• _Required work_: The expected response is an exact repetition of every record, with images excluded.

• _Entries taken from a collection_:

+ + + + + + +

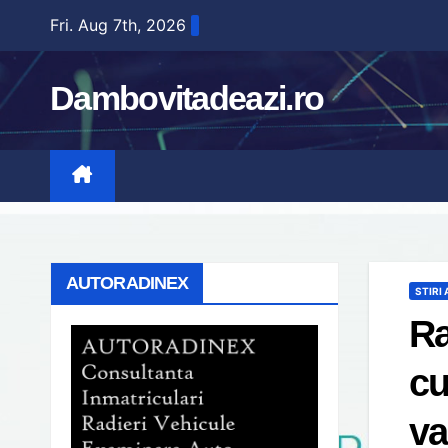
Skip
Fri. Aug 7th, 2026
to
content
Dambovitadeazi.ro
AUTORADINEX
STIRI
Ra
cu
va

+ + + + + + +

• _Response to this task_:
Skip
Fri. Aug 7th, 2026
to
content
Dambovitadeazi.ro
AUTORADINEX
STIRI
Ra
cu
va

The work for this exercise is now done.